The centers say five additional people—one from Kansas, one from North Dakota and three from Oklahoma—have tested positive for a rare DNA fingerprint of Shiga toxin-producing E. coli 026 (STOC 026). All five of these individuals reported eating at a Chipotle Mexican Grill restaurant in the week before the illness started. CDC reported the North Dakotan had traveled to Kansas during the exposure period and ate at the same Chipotle location as the person from Kansas who fell ill. These illnesses started on dates ranging from Nov. 18 to Nov. 26.

To determine if these recent infections are genetically related to the larger outbreak, investigators are using whole genome sequencing. To date, no exact ingredient has been identified as the source of the E. coli bacteria though 46 of the 52 people interviewed by investigators who were part of the larger outbreak reported eating at a Chipotle restaurant in the week before becoming ill.

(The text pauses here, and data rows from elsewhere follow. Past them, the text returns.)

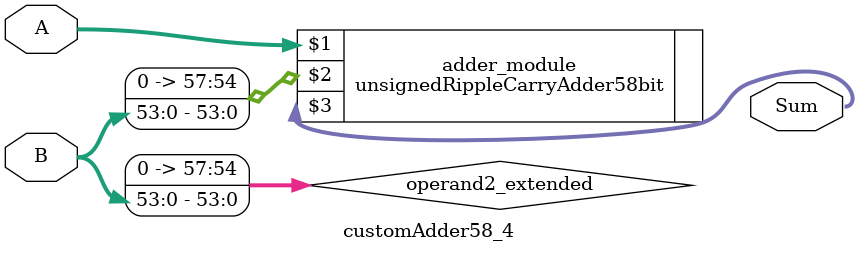
<source format=v>
module customAdder58_4(
                        input [57 : 0] A,
                        input [53 : 0] B,
                        
                        output [58 : 0] Sum
                );

        wire [57 : 0] operand2_extended;
        
        assign operand2_extended =  {4'b0, B};
        
        unsignedRippleCarryAdder58bit adder_module(
            A,
            operand2_extended,
            Sum
        );
        
        endmodule
        
</source>
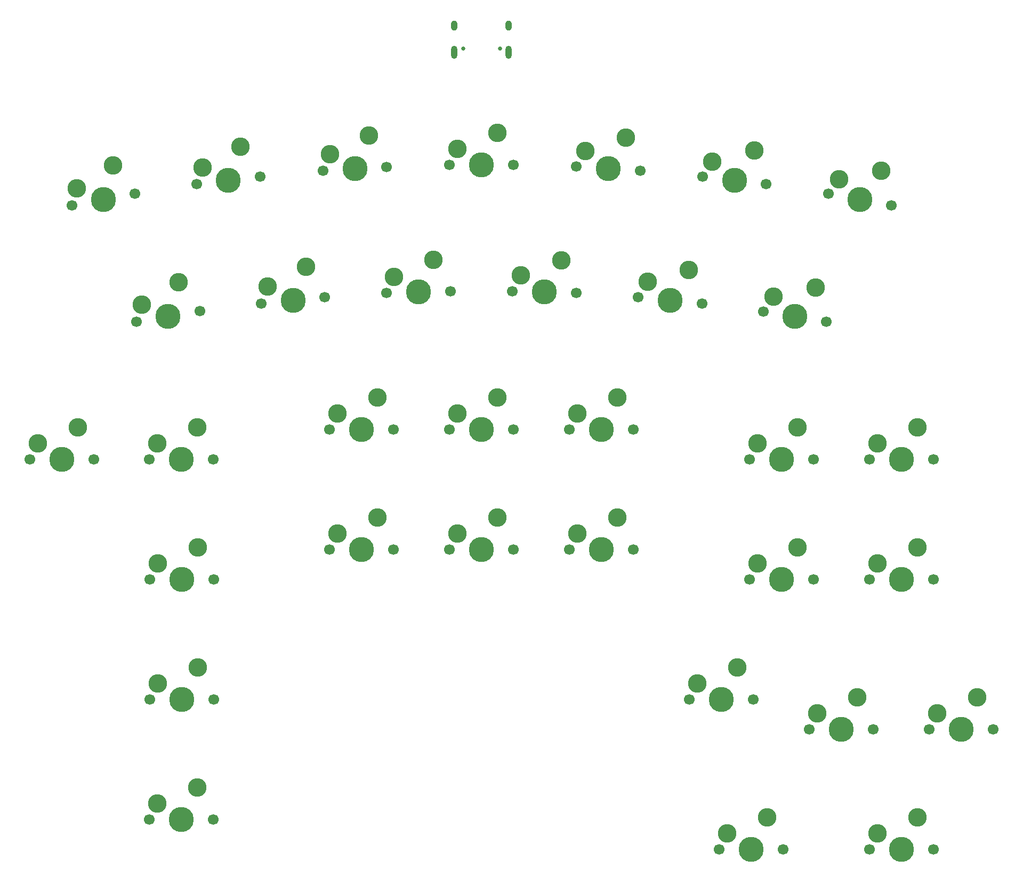
<source format=gbr>
%TF.GenerationSoftware,KiCad,Pcbnew,(6.0.1)*%
%TF.CreationDate,2023-02-18T19:59:14-08:00*%
%TF.ProjectId,StealthPad,53746561-6c74-4685-9061-642e6b696361,rev?*%
%TF.SameCoordinates,Original*%
%TF.FileFunction,Soldermask,Top*%
%TF.FilePolarity,Negative*%
%FSLAX46Y46*%
G04 Gerber Fmt 4.6, Leading zero omitted, Abs format (unit mm)*
G04 Created by KiCad (PCBNEW (6.0.1)) date 2023-02-18 19:59:14*
%MOMM*%
%LPD*%
G01*
G04 APERTURE LIST*
%ADD10C,2.950000*%
%ADD11C,1.700000*%
%ADD12C,3.980180*%
%ADD13C,0.650000*%
%ADD14O,1.000000X2.100000*%
%ADD15O,1.000000X1.600000*%
G04 APERTURE END LIST*
D10*
%TO.C,K21*%
X68680000Y-124210000D03*
D11*
X71220000Y-129290000D03*
D12*
X66140000Y-129290000D03*
D11*
X61060000Y-129290000D03*
D10*
X62330000Y-126750000D03*
%TD*%
D12*
%TO.C,K31*%
X66150000Y-148340000D03*
D10*
X62340000Y-145800000D03*
D11*
X61070000Y-148340000D03*
X71230000Y-148340000D03*
D10*
X68690000Y-143260000D03*
%TD*%
%TO.C,K02*%
X95885136Y-77954412D03*
D11*
X88589475Y-83490127D03*
X98730525Y-82869873D03*
D10*
X89702043Y-80877333D03*
D12*
X93660000Y-83180000D03*
%TD*%
D10*
%TO.C,K15*%
X166853543Y-102024345D03*
D11*
X158516058Y-105813428D03*
D12*
X163530000Y-106630000D03*
D11*
X168543942Y-107446572D03*
D10*
X160177830Y-103510600D03*
%TD*%
%TO.C,K12*%
X106164679Y-97600649D03*
D11*
X108867352Y-102596002D03*
D12*
X103790000Y-102760000D03*
D10*
X99899987Y-100344322D03*
D11*
X98712648Y-102923998D03*
%TD*%
D10*
%TO.C,K24*%
X135370000Y-119450000D03*
D12*
X132830000Y-124530000D03*
D10*
X129020000Y-121990000D03*
D11*
X127750000Y-124530000D03*
X137910000Y-124530000D03*
%TD*%
%TO.C,K00*%
X58714935Y-87144244D03*
X48725065Y-88995756D03*
D12*
X53720000Y-88070000D03*
D10*
X55291711Y-82612187D03*
X49510921Y-86266850D03*
%TD*%
%TO.C,K55*%
X152822500Y-188662500D03*
D11*
X151552500Y-191202500D03*
X161712500Y-191202500D03*
D12*
X156632500Y-191202500D03*
D10*
X159172500Y-186122500D03*
%TD*%
%TO.C,K06*%
X170576677Y-84878215D03*
D12*
X173860000Y-88070000D03*
D10*
X177283224Y-83537943D03*
D11*
X178854935Y-88995756D03*
X168865065Y-87144244D03*
%TD*%
D12*
%TO.C,K41*%
X66160000Y-167400000D03*
D11*
X61080000Y-167400000D03*
D10*
X62350000Y-164860000D03*
X68700000Y-162320000D03*
D11*
X71240000Y-167400000D03*
%TD*%
D12*
%TO.C,K36*%
X180460000Y-148340000D03*
D10*
X176650000Y-145800000D03*
X183000000Y-143260000D03*
D11*
X185540000Y-148340000D03*
X175380000Y-148340000D03*
%TD*%
%TO.C,K26*%
X185540000Y-129290000D03*
D10*
X176650000Y-126750000D03*
D11*
X175380000Y-129290000D03*
D10*
X183000000Y-124210000D03*
D12*
X180460000Y-129290000D03*
%TD*%
D10*
%TO.C,K51*%
X68680000Y-181370000D03*
D11*
X61060000Y-186450000D03*
D12*
X66140000Y-186450000D03*
D10*
X62330000Y-183910000D03*
D11*
X71220000Y-186450000D03*
%TD*%
D12*
%TO.C,K44*%
X151870000Y-167390000D03*
D10*
X148060000Y-164850000D03*
X154410000Y-162310000D03*
D11*
X146790000Y-167390000D03*
X156950000Y-167390000D03*
%TD*%
D10*
%TO.C,K22*%
X90920000Y-121990000D03*
X97270000Y-119450000D03*
D11*
X99810000Y-124530000D03*
X89650000Y-124530000D03*
D12*
X94730000Y-124530000D03*
%TD*%
D10*
%TO.C,K56*%
X176635000Y-188662500D03*
D12*
X180445000Y-191202500D03*
D10*
X182985000Y-186122500D03*
D11*
X185525000Y-191202500D03*
X175365000Y-191202500D03*
%TD*%
D10*
%TO.C,K20*%
X49650000Y-124200000D03*
D11*
X42030000Y-129280000D03*
D12*
X47110000Y-129280000D03*
D11*
X52190000Y-129280000D03*
D10*
X43300000Y-126740000D03*
%TD*%
D12*
%TO.C,K10*%
X64020000Y-106620000D03*
D11*
X69033942Y-105803428D03*
X59006058Y-107436572D03*
D10*
X59851258Y-104725458D03*
X65710399Y-101197772D03*
%TD*%
%TO.C,K04*%
X130242170Y-80392143D03*
D11*
X128819475Y-82849873D03*
D10*
X136735389Y-78244539D03*
D11*
X138960525Y-83470127D03*
D12*
X133890000Y-83160000D03*
%TD*%
D11*
%TO.C,K11*%
X88896186Y-103578691D03*
D10*
X79802206Y-101910389D03*
D12*
X83840000Y-104070000D03*
D10*
X85876784Y-98768160D03*
D11*
X78783814Y-104561309D03*
%TD*%
D10*
%TO.C,K33*%
X116320000Y-138500000D03*
D11*
X108700000Y-143580000D03*
D10*
X109970000Y-141040000D03*
D11*
X118860000Y-143580000D03*
D12*
X113780000Y-143580000D03*
%TD*%
D10*
%TO.C,K03*%
X109960000Y-80020000D03*
D11*
X108690000Y-82560000D03*
D12*
X113770000Y-82560000D03*
D10*
X116310000Y-77480000D03*
D11*
X118850000Y-82560000D03*
%TD*%
%TO.C,K23*%
X118860000Y-124530000D03*
D10*
X116320000Y-119450000D03*
D12*
X113780000Y-124530000D03*
D11*
X108700000Y-124530000D03*
D10*
X109970000Y-121990000D03*
%TD*%
D11*
%TO.C,K32*%
X99810000Y-143580000D03*
D10*
X90920000Y-141040000D03*
D12*
X94730000Y-143580000D03*
D11*
X89650000Y-143580000D03*
D10*
X97270000Y-138500000D03*
%TD*%
%TO.C,K46*%
X186160000Y-169612500D03*
D12*
X189970000Y-172152500D03*
D11*
X195050000Y-172152500D03*
D10*
X192510000Y-167072500D03*
D11*
X184890000Y-172152500D03*
%TD*%
D10*
%TO.C,K45*%
X173460000Y-167072500D03*
X167110000Y-169612500D03*
D12*
X170920000Y-172152500D03*
D11*
X176000000Y-172152500D03*
X165840000Y-172152500D03*
%TD*%
%TO.C,K01*%
X78632134Y-84400904D03*
D12*
X73590000Y-85020000D03*
D11*
X68547866Y-85639096D03*
D10*
X69498851Y-82963255D03*
X75491971Y-79668317D03*
%TD*%
D11*
%TO.C,K25*%
X156330000Y-129290000D03*
D10*
X157600000Y-126750000D03*
D12*
X161410000Y-129290000D03*
D11*
X166490000Y-129290000D03*
D10*
X163950000Y-124210000D03*
%TD*%
D12*
%TO.C,K34*%
X132830000Y-143580000D03*
D11*
X137910000Y-143580000D03*
D10*
X135370000Y-138500000D03*
X129020000Y-141040000D03*
D11*
X127750000Y-143580000D03*
%TD*%
D10*
%TO.C,K35*%
X163950000Y-143260000D03*
D12*
X161410000Y-148340000D03*
D10*
X157600000Y-145800000D03*
D11*
X166490000Y-148340000D03*
X156330000Y-148340000D03*
%TD*%
D12*
%TO.C,K05*%
X153940000Y-85030000D03*
D11*
X148897866Y-84410904D03*
D10*
X157080163Y-80297414D03*
X150467947Y-82044611D03*
D11*
X158982134Y-85649096D03*
%TD*%
D10*
%TO.C,K13*%
X120053985Y-100098326D03*
D11*
X128857352Y-102923998D03*
D12*
X123780000Y-102760000D03*
D11*
X118702648Y-102596002D03*
D10*
X126482674Y-97764647D03*
%TD*%
D11*
%TO.C,K14*%
X138663814Y-103558691D03*
X148776186Y-104541309D03*
D10*
X146739402Y-99239469D03*
D12*
X143720000Y-104050000D03*
D10*
X140173515Y-101153425D03*
%TD*%
D13*
%TO.C,J1*%
X116690000Y-64150000D03*
X110910000Y-64150000D03*
D14*
X118120000Y-64680000D03*
D15*
X118120000Y-60500000D03*
X109480000Y-60500000D03*
D14*
X109480000Y-64680000D03*
%TD*%
M02*

</source>
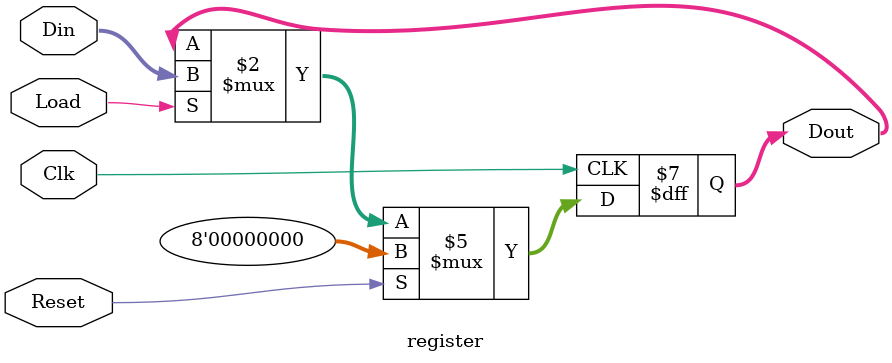
<source format=sv>
module register #(
	parameter WIDTH = 8
) (
	input logic Clk, Reset, Load,
	input logic [WIDTH-1:0] Din,
	output logic [WIDTH-1:0] Dout
);

always_ff @ (posedge Clk) begin
	if(Reset) begin
		Dout <= {WIDTH{1'b0}};
	end else if(Load) begin
		Dout <= Din;
	end
end

endmodule

</source>
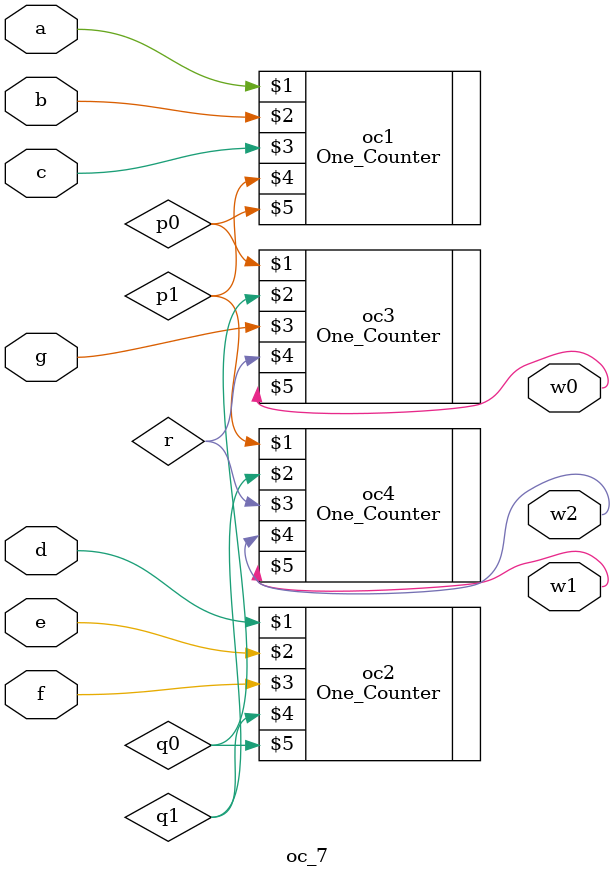
<source format=v>
`timescale 1ns/1ns
module oc_7(input a, b, c, d, e, f, g, output w2, w1, w0);
	wire p1, p0, q1, q0, r;
	One_Counter oc1(a, b, c, p1, p0);
	One_Counter oc2(d, e, f, q1, q0);
	One_Counter oc3(p0, q0, g, r, w0);
	One_Counter oc4(p1, q1, r, w2, w1);
endmodule

</source>
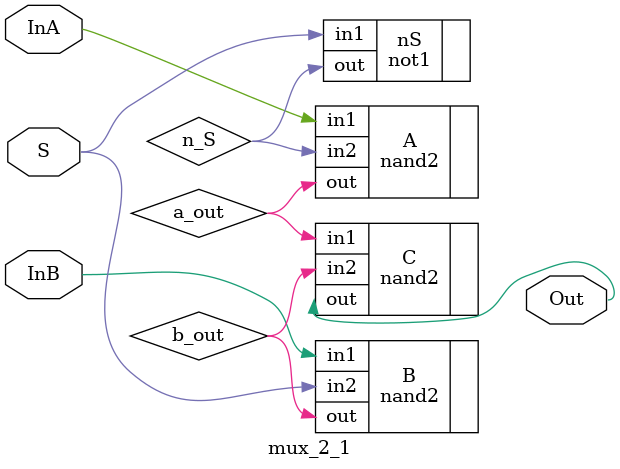
<source format=v>
module mux_2_1(InA,InB,S,Out);
input InA, InB, S;
output Out;

wire a_out, b_out;
wire n_S;
//Use demorgan's law (~S)*InA +S*InB=~(~(~S*InA))*(~(S*InB))); S(0)->A, S(1)->B
not1  nS(.in1(S),.out(n_S));
nand2 A(.in1(InA),.in2(n_S),.out(a_out)); 
nand2 B(.in1(InB),.in2(S),.out(b_out));
nand2 C(.in1(a_out),.in2(b_out),.out(Out));

endmodule

</source>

Since the outbreak, Chipotle has pledged to become a leader in food safety, committing to deep cleans of its restaurants and implementing new training and food safety policies. But as news of the outbreak spread across the country, Chipotle’s sales have taken a hit.

In a recent regulatory filing, Chipotle detailed just how much the outbreak has affected business with sales dropping by as much as 22 percent in the weeks following the announcement of the outbreak. Should these trends continue, the company says it thinks sales for the final three months of the year could be down 8 to 11 percent. Because of this, Chipotle says it can no longer reasonably estimate sales for 2016.